Hedging against persistent elevated inflation

The outlook for inflation is one that should stay elevated for the next 10 years due to ESG cost integration and a tight oil and natural gas supply. Infrastructure should consequently benefit from the demand for real assets and a significant push towards infrastructure particularly digitalization as the economy quickly adapts to a new emerging world.

US infrastructure is a political crowd pleaser

President Joe Biden signed into law an 1.2 trillion dollar bill to spend on infrastructure in the next five years. 550 billion are to be allocated to transportation, broadband and utilities. This is not a drop in the bucket in an economy of roughly 23 trillion, but only a beginning. US infrastructure is very old even absent of the climate challenge, while many states have under-invested for decades. The rapid emergence of climate change needs and the political appeal of these investments are such that both Republicans and Democrats are likely to expand such projects in the future.

Digital transformation

While infrastructure is broadly supported by this new bill, what matters the most in the race to compete with China is the digital transformation of the United States. Republicans and Democrats are likely to agree in the coming years on a very substantial increase in this sector to catch-up and overtake China. A digital transformation allows companies to become more agile, innovative and robust and support an increase in potential growth as productivity improves. The externalities for example of online education as universities become ever more digital are hard to under-emphasize, while rural areas remain heavily under-invested in the digital world. In mature to soon obsolescent companies, it is a way to deliver the growth expected by investors.

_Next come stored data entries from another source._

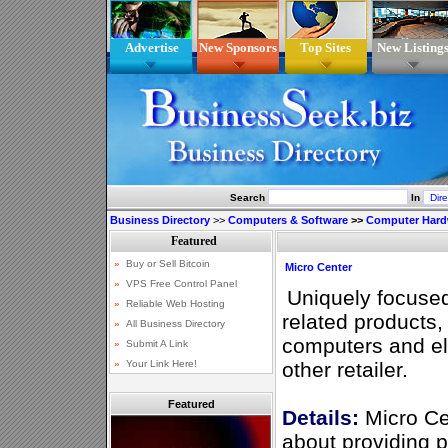
Advertise
New Sponsors
Top Sites
New Listing
Search
In
Business Directory
>>
Computers & Software
>>
Computer Hard
Micro Center
Uniquely focuse
related products,
computers and el
other retailer.
Featured
Details:
Micro Ce
about providing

Persistent elevated inflation
While some listed infrastructure companies are built to beat inflation (e.g. highway gate tolls automatically rise with inflation), they also depend on the business cycle and its trend. The future ahead of us both in the US and globally is of decent growth and elevated inflation. Companies demonstrating pricing power as well as companies benefiting from infrastructure plans will drive demand for real assets as a hedge. Furthermore, central banks will try to stay accommodative pushing real rates further down to reduce the real debt burdens of their governments.

What does it mean?

Listed infrastructure should benefit from increased spending not only in the United States and Europe but worldwide as economies adapt to a new conundrum of lower growth for longer. In such an environment, they should offer a hedge not only against inflation but a claim to a new future of climate change.